The world will be a little better off with a decline of Microsoft. 90% desktop market share is too much. More diversity will be healthier. Chromebooks should take some market share. Microsoft can own 50-70% market share and still be very profitable. They might even be more innovative in other areas.
Enterprise IT is being slowly but surely replaced by online services. The desktop OS ecosystem lock-in that Microsoft enjoyed for so long is definitely on its way out. It will take a long time, since every big company painted itself into a corner with vendor lock-in solutions like Windows, Blackberry, SAP, Oracle, etc, and there are a LOT of people whose job is entirely devoted to maintaining that lock-in. I think we're looking forward to a bloodbath in Enterprise IT in the coming years. I see it every day in my job: big companies are serious about getting off the desktop right now.
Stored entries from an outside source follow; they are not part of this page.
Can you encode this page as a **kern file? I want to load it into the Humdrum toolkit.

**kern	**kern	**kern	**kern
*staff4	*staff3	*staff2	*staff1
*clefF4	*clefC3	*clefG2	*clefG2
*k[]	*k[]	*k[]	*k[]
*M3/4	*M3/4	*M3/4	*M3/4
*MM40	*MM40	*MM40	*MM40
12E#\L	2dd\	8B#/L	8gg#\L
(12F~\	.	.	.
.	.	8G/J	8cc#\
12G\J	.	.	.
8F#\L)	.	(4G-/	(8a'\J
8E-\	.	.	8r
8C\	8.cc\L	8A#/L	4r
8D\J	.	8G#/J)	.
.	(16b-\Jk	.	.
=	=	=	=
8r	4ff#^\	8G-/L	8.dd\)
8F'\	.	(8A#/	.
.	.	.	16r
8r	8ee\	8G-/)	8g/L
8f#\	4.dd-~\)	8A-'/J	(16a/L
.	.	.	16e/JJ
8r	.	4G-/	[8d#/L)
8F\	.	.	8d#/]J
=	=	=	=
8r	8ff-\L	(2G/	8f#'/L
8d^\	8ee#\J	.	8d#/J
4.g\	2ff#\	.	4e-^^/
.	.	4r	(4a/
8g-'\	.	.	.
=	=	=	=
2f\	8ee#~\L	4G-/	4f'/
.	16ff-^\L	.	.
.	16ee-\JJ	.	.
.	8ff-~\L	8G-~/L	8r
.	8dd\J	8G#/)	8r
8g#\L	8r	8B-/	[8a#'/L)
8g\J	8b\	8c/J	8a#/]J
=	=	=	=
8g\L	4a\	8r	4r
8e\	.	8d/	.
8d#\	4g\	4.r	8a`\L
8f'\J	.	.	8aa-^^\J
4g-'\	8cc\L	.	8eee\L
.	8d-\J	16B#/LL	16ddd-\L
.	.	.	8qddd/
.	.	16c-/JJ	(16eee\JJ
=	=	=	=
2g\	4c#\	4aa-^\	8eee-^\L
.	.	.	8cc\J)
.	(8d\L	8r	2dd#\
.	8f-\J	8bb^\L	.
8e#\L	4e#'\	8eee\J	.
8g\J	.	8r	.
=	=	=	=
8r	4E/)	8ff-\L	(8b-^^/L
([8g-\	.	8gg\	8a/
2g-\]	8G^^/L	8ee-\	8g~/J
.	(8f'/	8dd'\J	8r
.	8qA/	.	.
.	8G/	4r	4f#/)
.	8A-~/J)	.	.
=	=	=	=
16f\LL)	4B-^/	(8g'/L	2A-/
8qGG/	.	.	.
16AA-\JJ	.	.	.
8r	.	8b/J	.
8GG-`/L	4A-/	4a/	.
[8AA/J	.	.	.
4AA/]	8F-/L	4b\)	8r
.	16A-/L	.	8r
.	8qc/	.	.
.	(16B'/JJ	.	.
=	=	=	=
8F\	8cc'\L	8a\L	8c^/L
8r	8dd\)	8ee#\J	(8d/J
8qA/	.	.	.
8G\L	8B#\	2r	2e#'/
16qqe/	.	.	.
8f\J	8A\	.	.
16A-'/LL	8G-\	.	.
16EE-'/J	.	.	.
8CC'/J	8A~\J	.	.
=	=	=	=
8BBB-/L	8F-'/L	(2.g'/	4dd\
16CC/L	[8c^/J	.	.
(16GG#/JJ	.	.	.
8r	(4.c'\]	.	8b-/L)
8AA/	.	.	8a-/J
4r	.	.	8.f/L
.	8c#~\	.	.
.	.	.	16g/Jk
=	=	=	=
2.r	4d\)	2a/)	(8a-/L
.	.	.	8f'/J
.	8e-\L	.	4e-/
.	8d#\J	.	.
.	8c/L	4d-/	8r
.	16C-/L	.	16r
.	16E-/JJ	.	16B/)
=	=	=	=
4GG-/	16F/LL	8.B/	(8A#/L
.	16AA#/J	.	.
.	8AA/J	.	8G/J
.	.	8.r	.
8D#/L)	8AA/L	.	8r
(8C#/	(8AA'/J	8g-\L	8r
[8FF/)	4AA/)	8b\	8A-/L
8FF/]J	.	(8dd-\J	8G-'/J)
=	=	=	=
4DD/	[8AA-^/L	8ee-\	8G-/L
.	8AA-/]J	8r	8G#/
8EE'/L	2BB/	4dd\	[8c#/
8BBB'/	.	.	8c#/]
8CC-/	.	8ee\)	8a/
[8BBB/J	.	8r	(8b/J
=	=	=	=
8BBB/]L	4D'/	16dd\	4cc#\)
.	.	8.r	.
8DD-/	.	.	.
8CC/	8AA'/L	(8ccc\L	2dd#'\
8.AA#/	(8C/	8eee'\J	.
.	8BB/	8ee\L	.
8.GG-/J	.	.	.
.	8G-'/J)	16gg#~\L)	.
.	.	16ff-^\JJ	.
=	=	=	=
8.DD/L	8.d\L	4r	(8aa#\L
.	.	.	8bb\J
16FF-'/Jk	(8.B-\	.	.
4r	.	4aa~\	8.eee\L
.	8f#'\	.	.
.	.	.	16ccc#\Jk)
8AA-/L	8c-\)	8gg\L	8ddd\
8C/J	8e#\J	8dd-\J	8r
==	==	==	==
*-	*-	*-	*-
If you're in enterprise IT and you disagree with me, remember this: unless you're the CIO, you'll be the last to know.
Who exactly are you speaking for when you say they are not attractive? A large part of Microsoft's share is in school/org licenses. Another large one is for the unskilled users of computers. I would very much consider Google as a real competitor for them.
I look at it this way. Chrome notebooks are priced beyond that of PC laptops, they offer no benefit over a PC laptop running Chrome, so why buy one? Further ChromeOs will have limited local storage, and absolutely no native apps. This means no Skype, no local movie player, etc. A buyer would actually be getting less for their money by buying a ChromeOS machine instead of a $350 laptop at BestBuy with Chrome installed.
The form factor for consumption of media, video and news, does not require a keyboard. In fact it does not seem to require much of the laptop form factor at all. The tablet may already be the best solution, time will tell. But ChromeOS is avoiding stepping on Android's toes, and is not expanding in that direction. And that is limiting.
Leasing will only be available for schools, businesses, and governments--entities already in long term contracts with Apple or PC manufacturers. There won't be much penetration in the short term. And when it comes to price comparisons, ChromeOS will not have the support base and personelle which is already built up around PCs.
Lastly Chrome notebooks necessitate a wireless data plan, but as of now no carrier gives unlimited access for a low, flat fee. That means no unlimited Netflix or Hulu. And judging from my experience with a mobile data card, the connection is not stable enough for video streaming anyway, nor voice calls, nor multiplayer gaming.
Chromebooks actually compete with Windows. Apple basically doesn't - it serves a small segment of premium users. Microsoft is still for the masses and will continue to be unless a competitor undercuts it.
If these numbers are indicative of the US as a whole, 45% of new laptop purchases are OSX. IPhone, IPod touch, and IPad are selling well outside of the premium market. From these data points I still feel Apple is the main competitor to MS.
Being indicative means having predictive power, not being representative. It is often the case that student trends are indicative of larger trends; for instance the number of college graduates looking for employment.
As for laptops, looking at data is better than pointless statements:
Laptop sales correlate with google search trends. The later has a bimodal distribution, with one peak in August and one in December. The former represents back to school sales, and due to its size, it is clear that student purchases of laptops are a significant factor in the market.
I'm more concerned about a company that stores all of my private data and tells me what to look at when I am searching for answers having a dominant market shore.